- **Exercise data**:
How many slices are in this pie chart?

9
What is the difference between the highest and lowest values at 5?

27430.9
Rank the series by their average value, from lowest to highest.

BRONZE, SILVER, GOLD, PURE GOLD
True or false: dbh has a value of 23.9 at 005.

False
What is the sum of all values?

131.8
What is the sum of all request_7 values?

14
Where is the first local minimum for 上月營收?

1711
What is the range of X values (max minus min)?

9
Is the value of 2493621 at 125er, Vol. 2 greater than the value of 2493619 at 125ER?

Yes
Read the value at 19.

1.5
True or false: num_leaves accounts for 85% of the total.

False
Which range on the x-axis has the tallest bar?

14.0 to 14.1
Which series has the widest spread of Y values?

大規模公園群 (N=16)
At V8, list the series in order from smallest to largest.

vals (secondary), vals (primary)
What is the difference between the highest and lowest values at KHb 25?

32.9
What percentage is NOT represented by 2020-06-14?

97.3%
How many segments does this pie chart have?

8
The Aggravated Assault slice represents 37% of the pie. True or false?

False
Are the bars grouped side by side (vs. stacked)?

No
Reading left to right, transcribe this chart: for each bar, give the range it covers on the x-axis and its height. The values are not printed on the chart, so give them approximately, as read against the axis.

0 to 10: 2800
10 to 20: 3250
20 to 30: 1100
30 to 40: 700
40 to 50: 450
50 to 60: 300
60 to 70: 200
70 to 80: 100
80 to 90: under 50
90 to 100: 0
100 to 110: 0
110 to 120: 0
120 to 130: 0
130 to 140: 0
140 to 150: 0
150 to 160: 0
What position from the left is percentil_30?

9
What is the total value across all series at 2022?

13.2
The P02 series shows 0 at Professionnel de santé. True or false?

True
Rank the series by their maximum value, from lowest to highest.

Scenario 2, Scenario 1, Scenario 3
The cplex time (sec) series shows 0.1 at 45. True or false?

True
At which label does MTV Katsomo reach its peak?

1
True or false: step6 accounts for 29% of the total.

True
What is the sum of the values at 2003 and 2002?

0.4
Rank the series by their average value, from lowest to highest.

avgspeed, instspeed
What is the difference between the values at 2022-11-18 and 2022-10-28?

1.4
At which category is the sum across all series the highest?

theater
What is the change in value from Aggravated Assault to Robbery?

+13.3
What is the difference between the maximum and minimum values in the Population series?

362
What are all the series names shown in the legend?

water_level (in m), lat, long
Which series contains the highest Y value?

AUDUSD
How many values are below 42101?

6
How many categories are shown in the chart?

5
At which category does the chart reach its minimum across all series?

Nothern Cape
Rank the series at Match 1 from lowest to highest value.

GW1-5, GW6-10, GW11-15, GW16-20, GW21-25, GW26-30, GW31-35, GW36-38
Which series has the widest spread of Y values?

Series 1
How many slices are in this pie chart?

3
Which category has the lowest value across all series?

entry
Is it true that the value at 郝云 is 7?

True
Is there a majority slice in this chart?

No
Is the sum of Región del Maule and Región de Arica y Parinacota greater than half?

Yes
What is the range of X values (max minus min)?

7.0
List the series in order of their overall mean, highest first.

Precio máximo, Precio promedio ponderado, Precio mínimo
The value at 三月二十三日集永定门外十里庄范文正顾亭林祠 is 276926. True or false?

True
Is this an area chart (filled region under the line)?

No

- **Task**:
Could you retype all of the data above, keeping every line exactly as it appears?

- **Exercise answer**:
How many slices are in this pie chart?

9
What is the difference between the highest and lowest values at 5?

27430.9
Rank the series by their average value, from lowest to highest.

BRONZE, SILVER, GOLD, PURE GOLD
True or false: dbh has a value of 23.9 at 005.

False
What is the sum of all values?

131.8
What is the sum of all request_7 values?

14
Where is the first local minimum for 上月營收?

1711
What is the range of X values (max minus min)?

9
Is the value of 2493621 at 125er, Vol. 2 greater than the value of 2493619 at 125ER?

Yes
Read the value at 19.

1.5
True or false: num_leaves accounts for 85% of the total.

False
Which range on the x-axis has the tallest bar?

14.0 to 14.1
Which series has the widest spread of Y values?

大規模公園群 (N=16)
At V8, list the series in order from smallest to largest.

vals (secondary), vals (primary)
What is the difference between the highest and lowest values at KHb 25?

32.9
What percentage is NOT represented by 2020-06-14?

97.3%
How many segments does this pie chart have?

8
The Aggravated Assault slice represents 37% of the pie. True or false?

False
Are the bars grouped side by side (vs. stacked)?

No
Reading left to right, transcribe this chart: for each bar, give the range it covers on the x-axis and its height. The values are not printed on the chart, so give them approximately, as read against the axis.

0 to 10: 2800
10 to 20: 3250
20 to 30: 1100
30 to 40: 700
40 to 50: 450
50 to 60: 300
60 to 70: 200
70 to 80: 100
80 to 90: under 50
90 to 100: 0
100 to 110: 0
110 to 120: 0
120 to 130: 0
130 to 140: 0
140 to 150: 0
150 to 160: 0
What position from the left is percentil_30?

9
What is the total value across all series at 2022?

13.2
The P02 series shows 0 at Professionnel de santé. True or false?

True
Rank the series by their maximum value, from lowest to highest.

Scenario 2, Scenario 1, Scenario 3
The cplex time (sec) series shows 0.1 at 45. True or false?

True
At which label does MTV Katsomo reach its peak?

1
True or false: step6 accounts for 29% of the total.

True
What is the sum of the values at 2003 and 2002?

0.4
Rank the series by their average value, from lowest to highest.

avgspeed, instspeed
What is the difference between the values at 2022-11-18 and 2022-10-28?

1.4
At which category is the sum across all series the highest?

theater
What is the change in value from Aggravated Assault to Robbery?

+13.3
What is the difference between the maximum and minimum values in the Population series?

362
What are all the series names shown in the legend?

water_level (in m), lat, long
Which series contains the highest Y value?

AUDUSD
How many values are below 42101?

6
How many categories are shown in the chart?

5
At which category does the chart reach its minimum across all series?

Nothern Cape
Rank the series at Match 1 from lowest to highest value.

GW1-5, GW6-10, GW11-15, GW16-20, GW21-25, GW26-30, GW31-35, GW36-38
Which series has the widest spread of Y values?

Series 1
How many slices are in this pie chart?

3
Which category has the lowest value across all series?

entry
Is it true that the value at 郝云 is 7?

True
Is there a majority slice in this chart?

No
Is the sum of Región del Maule and Región de Arica y Parinacota greater than half?

Yes
What is the range of X values (max minus min)?

7.0
List the series in order of their overall mean, highest first.

Precio máximo, Precio promedio ponderado, Precio mínimo
The value at 三月二十三日集永定门外十里庄范文正顾亭林祠 is 276926. True or false?

True
Is this an area chart (filled region under the line)?

No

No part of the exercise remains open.